AMD spun off its fabs to a separate company together with ATIC; and formed GlobalFoundries since it simply could not afford to keep its own fabs in the future. The launch of both Llano and Bulldozer have been rather painful stories, which is mainly due to poor yields. This has made the new VP rethink, and says that AMD has to change its relation to new manufacturing technologies.
“Now, let’s talk about 20nm and 14nm. I think that we really flying hard in the path of subatomic environments. The price advantages as we move down nodes are starting to wane. The ability to [quickly improve] yields and ramp up our products (which have fixed amount of time) is under exceptional pressure. It costs huge amounts of money. I think we have to be strategic and think about how quickly we go down the node,[…] Just go look at the cost of wafers as you move down those technologies, they are not going down, they are going up! If the yield does not go up, how do you get your return? You have to charge bigger prices. We will get there, we will move down,” Rory Read, vd på AMD
In the past it moved to new nodes not just to get less energy consumption, but also to produce more circuits on a given surface. The big advantage was that you could produce and sell more circuits at a lower price, which isn’t quite true for today. New nodes cost more to develop and the equipment cost more, which forces companies like GlobalFoundries and TSMC to charge more for the wafers. At the same poor yields are far too common, which means few working circuits per wafer. With these factors all put together a more advanced manufacturing technology can become more expensive that staying with a working technology.
“We have some of the best products now! Look at the Brazos chip, over 20 million sold, we think we have taken share in the emerging markets. […] That’s the 40nm process. It is small. It is a beautiful product, it has got great margin. That’s the future! The ability to deliver, to execute[…]Huge set of investments is almost like a chain around your neck. You’ve got to sell gigantic price processors particularly to commercial segment when commercial is nearing the end of the corporate refresh. You’ve got consumerization spreading around the planet. Why are you going down that path? Sure, there are advantages in moving down the node […], there is a lot of profit and opportunity for us in terms of our business. Why moving down the node too fast?”
He continues with the success of the Brazos platform, and it builds on 40nm technology, which makes it possible to sell it with good margins. he doesn’t believe the future lies in having the most advanced manufacturing technology, but using what you have and deliver accordingly. He does not deny there are advantages with more advanced technologies, but there is no need to rush when there is money to make to stick with a proven technology.

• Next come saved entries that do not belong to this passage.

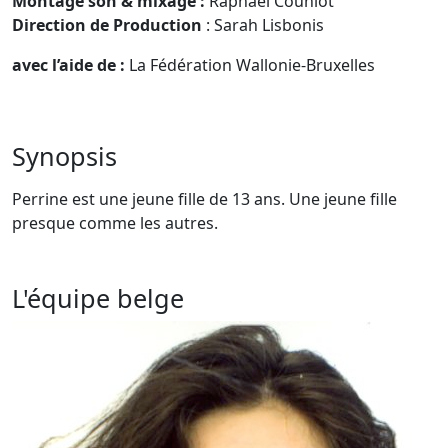
Montage son & mixage
:
Raphaël Couniot
Direction de Production
: Sarah Lisbonis
avec l’aide de :
La Fédération Wallonie-Bruxelles
Synopsis
Perrine est une jeune fille de 13 ans. Une jeune fille
presque comme les autres.
L'équipe belge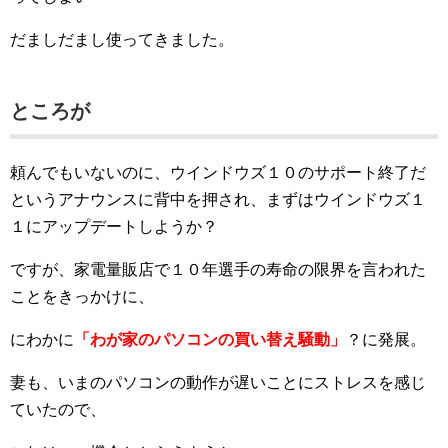
だましだまし使ってきました。
ところが
頼んでもいないのに、ウインドウズ１０のサポート終了だ
というアナウンスに背中を押され、まずはウインドウズ１
１にアップデートしようか？
ですが、家電量販店で１０年選手の寿命の限界を言われた
ことをきっかけに、
にわかに
「わが家のパソコンの買い替え騒動」
？に発展。
妻も、いまのパソコンの動作が遅いことにストレスを感じ
ていたので、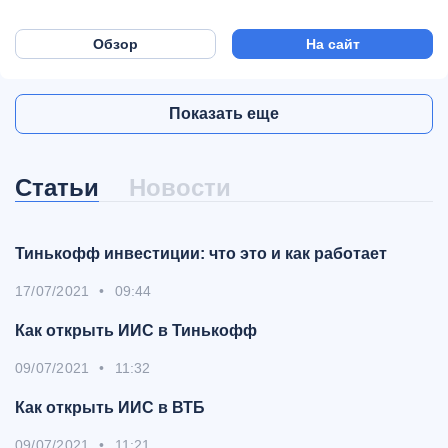
Обзор
На сайт
Показать еще
Статьи
Новости
Тинькофф инвестиции: что это и как работает
17/07/2021
•
09:44
Как открыть ИИС в Тинькофф
09/07/2021
•
11:32
Как открыть ИИС в ВТБ
09/07/2021
•
11:21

What Rory Read says about AMD is already true, or will be in the near future, but also for other companies. The price advantage of a lower manufacturing technology no longer exists, but is instead at a premium. Intel on the other hand will continue with its Tick-Tock strategy – and deliver a new node every other year. Intel is different from most other companies though, thanks to its size and sales figures. Intel can afford to invest in new technologies when selling such huge amounts of circuits.